# all frig-ge momo



## julie10 (Jan 1, 2003)

feedback from anyone whose every owned an all frig. Thinking of buying ge-monogram built in 36". Not sure of ge products. I have a deep freezer and will be purchasing an ice maker. Any thoughts?


----------



## leethequeen (Mar 13, 2002)

I recently remodeled my kitchen and laundry room with all new g e products. Their customer service sucks. I am very disappointed in so many of the features - don't have the built in frig so can't comment on that but the two refrigerators i have are horrible to keep clean. The door handles are textured and hold the dirt so I have to use a scrub brush to clean them. Its really maddening because there are only 2 adults in the house and i have to clean them daily so they must attract dirt and dust out of the air. Hope the store you buy from has a good warranty program.


----------



## robertito (Mar 26, 2002)

http://ths.gardenweb.com/forums/load...279784.html?19
The above short discussion (among many others, if you perform a search) at "That Home Site" will probably dissuade you from buying GE products.
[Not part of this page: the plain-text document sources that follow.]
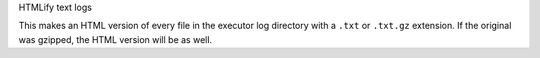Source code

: HTMLify text logs

This makes an HTML version of every file in the executor log directory
with a ``.txt`` or ``.txt.gz`` extension.  If the original was
gzipped, the HTML version will be as well.
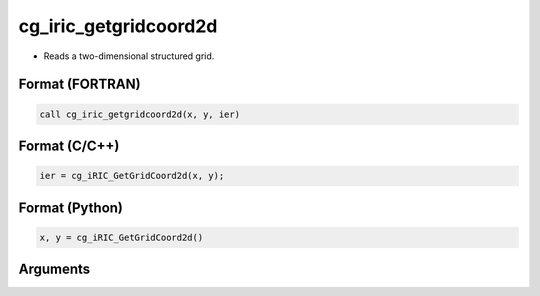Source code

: cg_iric_getgridcoord2d
========================

-  Reads a two-dimensional structured grid.

Format (FORTRAN)
------------------
.. code-block:: fortran

   call cg_iric_getgridcoord2d(x, y, ier)

Format (C/C++)
----------------
.. code-block:: c

   ier = cg_iRIC_GetGridCoord2d(x, y);

Format (Python)
----------------
.. code-block:: python

   x, y = cg_iRIC_GetGridCoord2d()

Arguments
---------

.. csv-table:: Arguments of cg_iric_getgridcoord2d
   :file: cg_iric_getgridcoord2d_args.csv
   :header-rows: 1

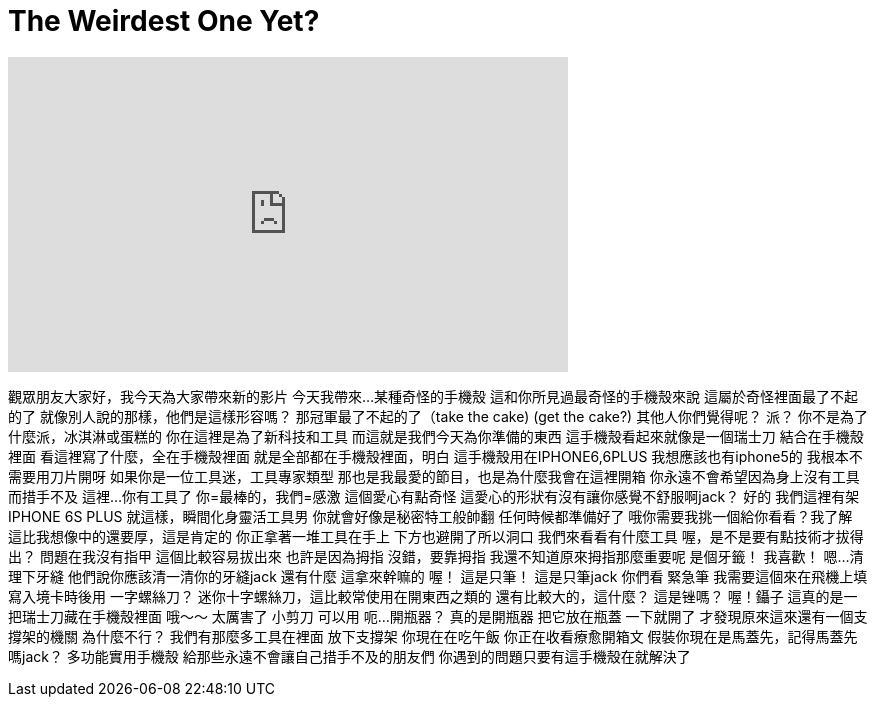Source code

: = The Weirdest One Yet?
:published_at: 2016-05-23
:hp-alt-title: The Weirdest One Yet?
:hp-image: https://i.ytimg.com/vi/vDnMiwlDlog/maxresdefault.jpg


++++
<iframe width="560" height="315" src="https://www.youtube.com/embed/vDnMiwlDlog?rel=0" frameborder="0" allow="autoplay; encrypted-media" allowfullscreen></iframe>
++++

觀眾朋友大家好，我今天為大家帶來新的影片
今天我帶來...
某種奇怪的手機殼
這和你所見過最奇怪的手機殼來說
這屬於奇怪裡面最了不起的了
就像別人說的那樣，他們是這樣形容嗎？
那冠軍最了不起的了（take the cake)
(get the cake?)
其他人你們覺得呢？
派？
你不是為了什麼派，冰淇淋或蛋糕的
你在這裡是為了新科技和工具
而這就是我們今天為你準備的東西
這手機殼看起來就像是一個瑞士刀
結合在手機殼裡面
看這裡寫了什麼，全在手機殼裡面
就是全部都在手機殼裡面，明白
這手機殼用在IPHONE6,6PLUS
我想應該也有iphone5的
我根本不需要用刀片開呀
如果你是一位工具迷，工具專家類型
那也是我最愛的節目，也是為什麼我會在這裡開箱
你永遠不會希望因為身上沒有工具而措手不及
這裡...你有工具了
你=最棒的，我們=感激
這個愛心有點奇怪
這愛心的形狀有沒有讓你感覺不舒服啊jack？
好的
我們這裡有架IPHONE
6S PLUS
就這樣，瞬間化身靈活工具男
你就會好像是秘密特工般帥翻
任何時候都準備好了
哦你需要我挑一個給你看看？我了解
這比我想像中的還要厚，這是肯定的
你正拿著一堆工具在手上
下方也避開了所以洞口
我們來看看有什麼工具
喔，是不是要有點技術才拔得出？
問題在我沒有指甲
這個比較容易拔出來
也許是因為拇指
沒錯，要靠拇指
我還不知道原來拇指那麼重要呢
是個牙籤！
我喜歡！
嗯...清理下牙縫
他們說你應該清一清你的牙縫jack
還有什麼
這拿來幹嘛的
喔！
這是只筆！
這是只筆jack
你們看
緊急筆
我需要這個來在飛機上填寫入境卡時後用
一字螺絲刀？
迷你十字螺絲刀，這比較常使用在開東西之類的
還有比較大的，這什麼？
這是锉嗎？
喔！鑷子
這真的是一把瑞士刀藏在手機殼裡面
哦～～
太厲害了
小剪刀
可以用
呃...開瓶器？
真的是開瓶器
把它放在瓶蓋
一下就開了
才發現原來這來還有一個支撐架的機關
為什麼不行？
我們有那麼多工具在裡面
放下支撐架
你現在在吃午飯
你正在收看療愈開箱文
假裝你現在是馬蓋先，記得馬蓋先嗎jack？
多功能實用手機殼
給那些永遠不會讓自己措手不及的朋友們
你遇到的問題只要有這手機殼在就解決了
Apparently, not only do their newer products exhibit poor reliability, but once out of warranty, their parts are 3 or 4 times as expensive as the competitor's.


----------



## alexia (Mar 3, 2002)

And on the GE Profile stove: the burner design sucks - it causes a hot spot; the oven temp is too erratic and the reading on the thermostate is out of sync with the thermometer I keep inside.


----------



## kthull (Oct 9, 2002)

We moved into our house about 5 years ago...new constrution outfitted with all GE appliances. Half have died out by now and I continually see dead heaps at curbside from other houses. 

My oven has had the heating element replaced three times already and it, too, is 50 degrees hotter than what it claims to be. What's worse, it tends to swing an additional 50 degrees or so in either direction. Try explaining that to your meringues!


----------



## robertito (Mar 26, 2002)

Hey Kevin, I went to your site. Will your biz be located in Chicago? My wife is always saying we need somebody to deliver desserts at midnight!


----------



## kthull (Oct 9, 2002)

Thanks for the interest Robertito. 

I'm not quite ready for a commercial kitchen and Illinois has this pesky rule about not using a home kitchen for commercial food prep. Hmmm. That puts me somewhere between a rock and a hard place.  
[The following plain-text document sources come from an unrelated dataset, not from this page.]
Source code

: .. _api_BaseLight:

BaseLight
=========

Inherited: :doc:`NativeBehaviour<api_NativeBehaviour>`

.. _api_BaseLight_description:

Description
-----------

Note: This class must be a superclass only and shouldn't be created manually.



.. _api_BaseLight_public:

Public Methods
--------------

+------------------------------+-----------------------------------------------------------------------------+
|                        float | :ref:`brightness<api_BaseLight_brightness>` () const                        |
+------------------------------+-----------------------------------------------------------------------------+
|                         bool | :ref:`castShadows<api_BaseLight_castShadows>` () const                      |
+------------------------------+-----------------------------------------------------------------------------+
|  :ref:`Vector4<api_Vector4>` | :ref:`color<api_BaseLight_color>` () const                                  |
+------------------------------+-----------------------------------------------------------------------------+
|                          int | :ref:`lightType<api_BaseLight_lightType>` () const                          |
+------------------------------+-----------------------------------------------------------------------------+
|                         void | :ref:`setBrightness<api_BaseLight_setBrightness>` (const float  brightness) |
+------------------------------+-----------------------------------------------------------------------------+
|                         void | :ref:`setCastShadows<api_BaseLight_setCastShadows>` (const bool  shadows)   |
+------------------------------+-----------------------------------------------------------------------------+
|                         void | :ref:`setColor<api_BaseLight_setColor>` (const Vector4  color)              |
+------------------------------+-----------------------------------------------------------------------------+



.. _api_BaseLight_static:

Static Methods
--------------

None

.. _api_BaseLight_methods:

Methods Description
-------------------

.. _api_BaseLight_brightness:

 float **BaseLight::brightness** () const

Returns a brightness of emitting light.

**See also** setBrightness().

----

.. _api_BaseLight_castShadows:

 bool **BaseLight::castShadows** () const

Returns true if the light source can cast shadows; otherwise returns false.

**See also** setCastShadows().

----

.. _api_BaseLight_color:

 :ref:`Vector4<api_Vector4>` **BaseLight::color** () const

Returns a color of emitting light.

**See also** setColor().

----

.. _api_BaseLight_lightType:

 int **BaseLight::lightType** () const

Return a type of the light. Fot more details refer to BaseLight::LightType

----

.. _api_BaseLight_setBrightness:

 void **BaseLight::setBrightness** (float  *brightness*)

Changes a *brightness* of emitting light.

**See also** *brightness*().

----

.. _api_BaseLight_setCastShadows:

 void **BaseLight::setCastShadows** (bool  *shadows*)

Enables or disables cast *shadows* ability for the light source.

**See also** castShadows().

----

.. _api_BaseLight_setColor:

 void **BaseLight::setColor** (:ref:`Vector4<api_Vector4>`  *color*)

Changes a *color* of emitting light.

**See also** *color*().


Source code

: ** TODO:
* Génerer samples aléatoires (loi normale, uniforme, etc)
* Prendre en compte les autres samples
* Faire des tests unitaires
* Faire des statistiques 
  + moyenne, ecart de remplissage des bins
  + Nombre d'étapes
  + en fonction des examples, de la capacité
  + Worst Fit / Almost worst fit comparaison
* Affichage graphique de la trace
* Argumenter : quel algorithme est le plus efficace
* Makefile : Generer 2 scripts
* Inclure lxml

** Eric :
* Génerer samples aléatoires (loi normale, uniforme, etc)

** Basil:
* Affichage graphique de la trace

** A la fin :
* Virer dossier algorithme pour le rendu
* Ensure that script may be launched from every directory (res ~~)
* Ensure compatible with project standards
Once I figure it all out, I'd be glad to notify you. You (or anyone here for that matter) can reply to me off-list ([email protected]) and I'll start up a mailing list for when I launch. At the moment, since I can't bake for sale, I envision myself more as a test kitchen with an Internet presence to be a resource for the home baker.
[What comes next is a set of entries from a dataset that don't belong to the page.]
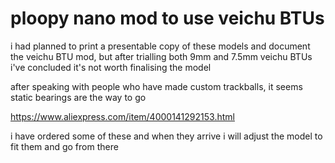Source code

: * ploopy nano mod to use veichu BTUs
i had planned to print a presentable copy of these models and document the veichu BTU mod, but after trialling both 9mm and 7.5mm veichu BTUs i've concluded it's not worth finalising the model

after speaking with people who have made custom trackballs, it seems static bearings are the way to go

https://www.aliexpress.com/item/4000141292153.html

i have ordered some of these and when they arrive i will adjust the model to fit them and go from there
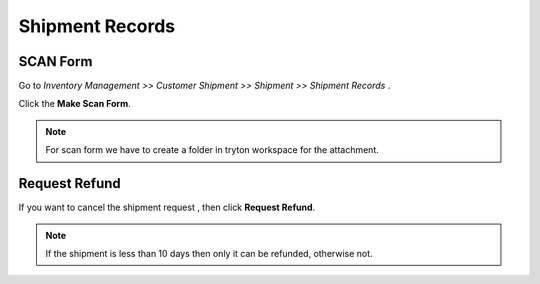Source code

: Shipment Records
################

SCAN Form
*********

Go to *Inventory Management >> Customer Shipment >> Shipment >> Shipment Records* .

Click the **Make Scan Form**.

.. image:: _images/14.png
    :width: 1000
    
.. note:: For scan form we have to create a folder in tryton workspace for the attachment.
          
.. image:: _images/b.png
    :width: 1000

Request Refund
**************

If you want to cancel the shipment request , then click **Request Refund**.

.. image:: _images/c.png
    :width: 1000
    
.. note:: If the shipment is less than 10 days then only it can be refunded, otherwise not.

.. image:: _images/d.png
    :width: 1000


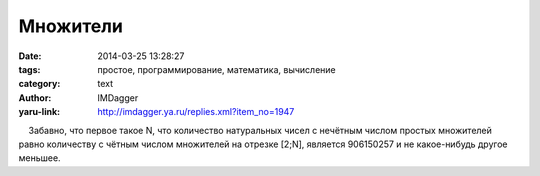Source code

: Множители
=========
:date: 2014-03-25 13:28:27
:tags: простое, программирование, математика, вычисление
:category: text
:author: IMDagger
:yaru-link: http://imdagger.ya.ru/replies.xml?item_no=1947

    Забавно, что первое такое N, что количество натуральных чисел с
нечётным числом простых множителей равно количеству с чётным числом
множителей на отрезке [2;N], является 906150257 и не какое-нибудь другое
меньшее.

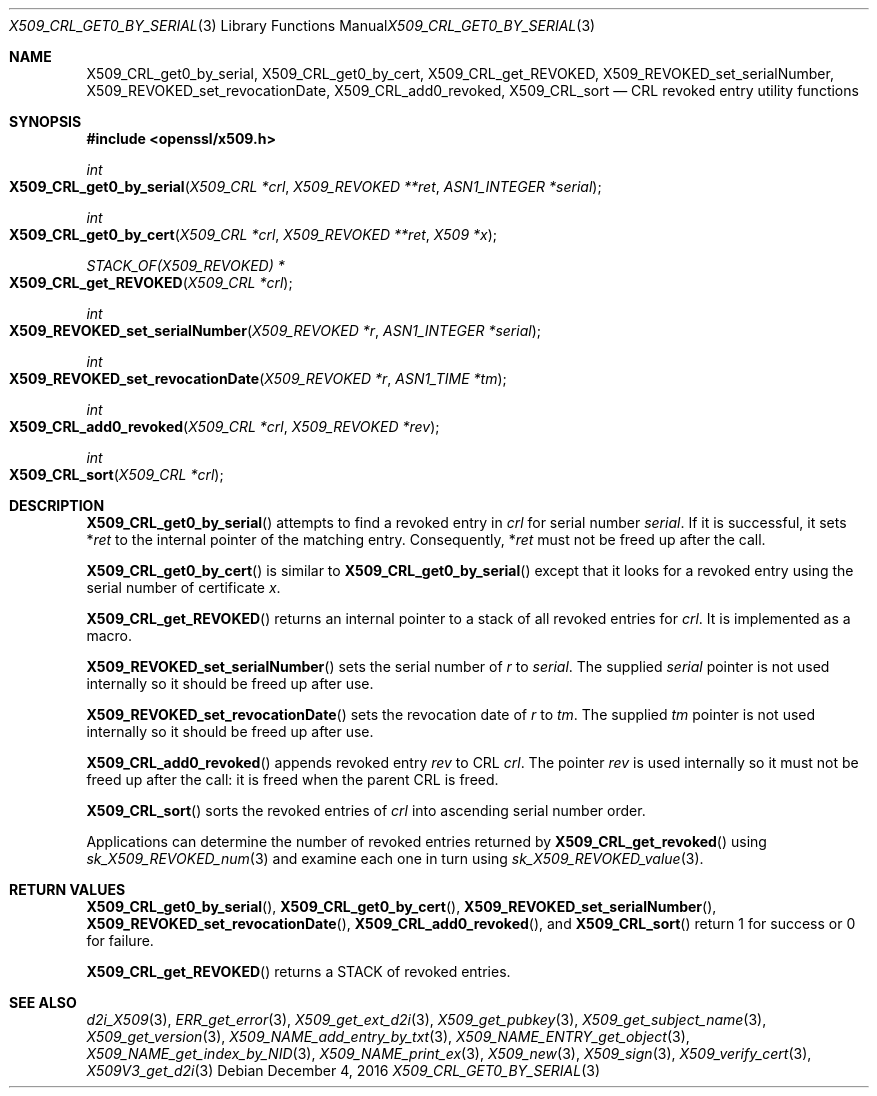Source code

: .\"	$OpenBSD: X509_CRL_get0_by_serial.3,v 1.1 2016/12/04 20:51:47 schwarze Exp $
.\"	OpenSSL 99d63d46 Oct 26 13:56:48 2016 -0400
.\"
.\" This file was written by Dr. Stephen Henson <steve@openssl.org>.
.\" Copyright (c) 2015 The OpenSSL Project.  All rights reserved.
.\"
.\" Redistribution and use in source and binary forms, with or without
.\" modification, are permitted provided that the following conditions
.\" are met:
.\"
.\" 1. Redistributions of source code must retain the above copyright
.\"    notice, this list of conditions and the following disclaimer.
.\"
.\" 2. Redistributions in binary form must reproduce the above copyright
.\"    notice, this list of conditions and the following disclaimer in
.\"    the documentation and/or other materials provided with the
.\"    distribution.
.\"
.\" 3. All advertising materials mentioning features or use of this
.\"    software must display the following acknowledgment:
.\"    "This product includes software developed by the OpenSSL Project
.\"    for use in the OpenSSL Toolkit. (http://www.openssl.org/)"
.\"
.\" 4. The names "OpenSSL Toolkit" and "OpenSSL Project" must not be used to
.\"    endorse or promote products derived from this software without
.\"    prior written permission. For written permission, please contact
.\"    openssl-core@openssl.org.
.\"
.\" 5. Products derived from this software may not be called "OpenSSL"
.\"    nor may "OpenSSL" appear in their names without prior written
.\"    permission of the OpenSSL Project.
.\"
.\" 6. Redistributions of any form whatsoever must retain the following
.\"    acknowledgment:
.\"    "This product includes software developed by the OpenSSL Project
.\"    for use in the OpenSSL Toolkit (http://www.openssl.org/)"
.\"
.\" THIS SOFTWARE IS PROVIDED BY THE OpenSSL PROJECT ``AS IS'' AND ANY
.\" EXPRESSED OR IMPLIED WARRANTIES, INCLUDING, BUT NOT LIMITED TO, THE
.\" IMPLIED WARRANTIES OF MERCHANTABILITY AND FITNESS FOR A PARTICULAR
.\" PURPOSE ARE DISCLAIMED.  IN NO EVENT SHALL THE OpenSSL PROJECT OR
.\" ITS CONTRIBUTORS BE LIABLE FOR ANY DIRECT, INDIRECT, INCIDENTAL,
.\" SPECIAL, EXEMPLARY, OR CONSEQUENTIAL DAMAGES (INCLUDING, BUT
.\" NOT LIMITED TO, PROCUREMENT OF SUBSTITUTE GOODS OR SERVICES;
.\" LOSS OF USE, DATA, OR PROFITS; OR BUSINESS INTERRUPTION)
.\" HOWEVER CAUSED AND ON ANY THEORY OF LIABILITY, WHETHER IN CONTRACT,
.\" STRICT LIABILITY, OR TORT (INCLUDING NEGLIGENCE OR OTHERWISE)
.\" ARISING IN ANY WAY OUT OF THE USE OF THIS SOFTWARE, EVEN IF ADVISED
.\" OF THE POSSIBILITY OF SUCH DAMAGE.
.\"
.Dd $Mdocdate: December 4 2016 $
.Dt X509_CRL_GET0_BY_SERIAL 3
.Os
.Sh NAME
.Nm X509_CRL_get0_by_serial ,
.Nm X509_CRL_get0_by_cert ,
.Nm X509_CRL_get_REVOKED ,
.Nm X509_REVOKED_set_serialNumber ,
.Nm X509_REVOKED_set_revocationDate ,
.Nm X509_CRL_add0_revoked ,
.Nm X509_CRL_sort
.Nd CRL revoked entry utility functions
.Sh SYNOPSIS
.In openssl/x509.h
.Ft int
.Fo X509_CRL_get0_by_serial
.Fa "X509_CRL *crl"
.Fa "X509_REVOKED **ret"
.Fa "ASN1_INTEGER *serial"
.Fc
.Ft int
.Fo X509_CRL_get0_by_cert
.Fa "X509_CRL *crl"
.Fa "X509_REVOKED **ret"
.Fa "X509 *x"
.Fc
.Ft STACK_OF(X509_REVOKED) *
.Fo X509_CRL_get_REVOKED
.Fa "X509_CRL *crl"
.Fc
.Ft int
.Fo X509_REVOKED_set_serialNumber
.Fa "X509_REVOKED *r"
.Fa "ASN1_INTEGER *serial"
.Fc
.Ft int
.Fo X509_REVOKED_set_revocationDate
.Fa "X509_REVOKED *r"
.Fa "ASN1_TIME *tm"
.Fc
.Ft int
.Fo X509_CRL_add0_revoked
.Fa "X509_CRL *crl"
.Fa "X509_REVOKED *rev"
.Fc
.Ft int
.Fo X509_CRL_sort
.Fa "X509_CRL *crl"
.Fc
.Sh DESCRIPTION
.Fn X509_CRL_get0_by_serial
attempts to find a revoked entry in
.Fa crl
for serial number
.Fa serial .
If it is successful, it sets
.Pf * Fa ret
to the internal pointer of the matching entry.
Consequently,
.Pf * Fa ret
must not be freed up after the call.
.Pp
.Fn X509_CRL_get0_by_cert
is similar to
.Fn X509_CRL_get0_by_serial
except that it looks for a revoked entry using the serial number
of certificate
.Fa x .
.Pp
.Fn X509_CRL_get_REVOKED
returns an internal pointer to a stack of all revoked entries for
.Fa crl .
It is implemented as a macro.
.Pp
.Fn X509_REVOKED_set_serialNumber
sets the serial number of
.Fa r
to
.Fa serial .
The supplied
.Fa serial
pointer is not used internally so it should be freed up after use.
.Pp
.Fn X509_REVOKED_set_revocationDate
sets the revocation date of
.Fa r
to
.Fa tm .
The supplied
.Fa tm
pointer is not used internally so it should be freed up after use.
.Pp
.Fn X509_CRL_add0_revoked
appends revoked entry
.Fa rev
to CRL
.Fa crl .
The pointer
.Fa rev
is used internally so it must not be freed up after the call: it is
freed when the parent CRL is freed.
.Pp
.Fn X509_CRL_sort
sorts the revoked entries of
.Fa crl
into ascending serial number order.
.Pp
Applications can determine the number of revoked entries returned by
.Fn X509_CRL_get_revoked
using
.Xr sk_X509_REVOKED_num 3
and examine each one in turn using
.Xr sk_X509_REVOKED_value 3 .
.Sh RETURN VALUES
.Fn X509_CRL_get0_by_serial ,
.Fn X509_CRL_get0_by_cert ,
.Fn X509_REVOKED_set_serialNumber ,
.Fn X509_REVOKED_set_revocationDate ,
.Fn X509_CRL_add0_revoked ,
and
.Fn X509_CRL_sort
return 1 for success or 0 for failure.
.Pp
.Fn X509_CRL_get_REVOKED
returns a STACK of revoked entries.
.Sh SEE ALSO
.Xr d2i_X509 3 ,
.Xr ERR_get_error 3 ,
.Xr X509_get_ext_d2i 3 ,
.Xr X509_get_pubkey 3 ,
.Xr X509_get_subject_name 3 ,
.Xr X509_get_version 3 ,
.Xr X509_NAME_add_entry_by_txt 3 ,
.Xr X509_NAME_ENTRY_get_object 3 ,
.Xr X509_NAME_get_index_by_NID 3 ,
.Xr X509_NAME_print_ex 3 ,
.Xr X509_new 3 ,
.Xr X509_sign 3 ,
.Xr X509_verify_cert 3 ,
.Xr X509V3_get_d2i 3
Though I have to say, I would gladly deliver desserts at midnight to the Chicagoland area.


----------



## lwunderlich (Jan 10, 2002)

Well, I have a GE refrigerator, a GE Microwave (both high-end). The refrigerator's vegetable/fruit drawers shelf holder broke on both of the drawers. This happened within 3 months. The repair person tried to convince me that it was my fault, because I wasn't opening the door to the refrigerator wide enough. The Microwave didn't even make it for 2 weeks before the fan had to be replaced. The repair person tried to tell me that I didn't have it hung on the wall properly, also b***. I'm hoping that the two of them are now fixed properly and I won't have to start looking for others. I have a Whirlpool range, no repairs. Frigidaire dishwasher, no repairs. I will not be buying GE again. Rue


----------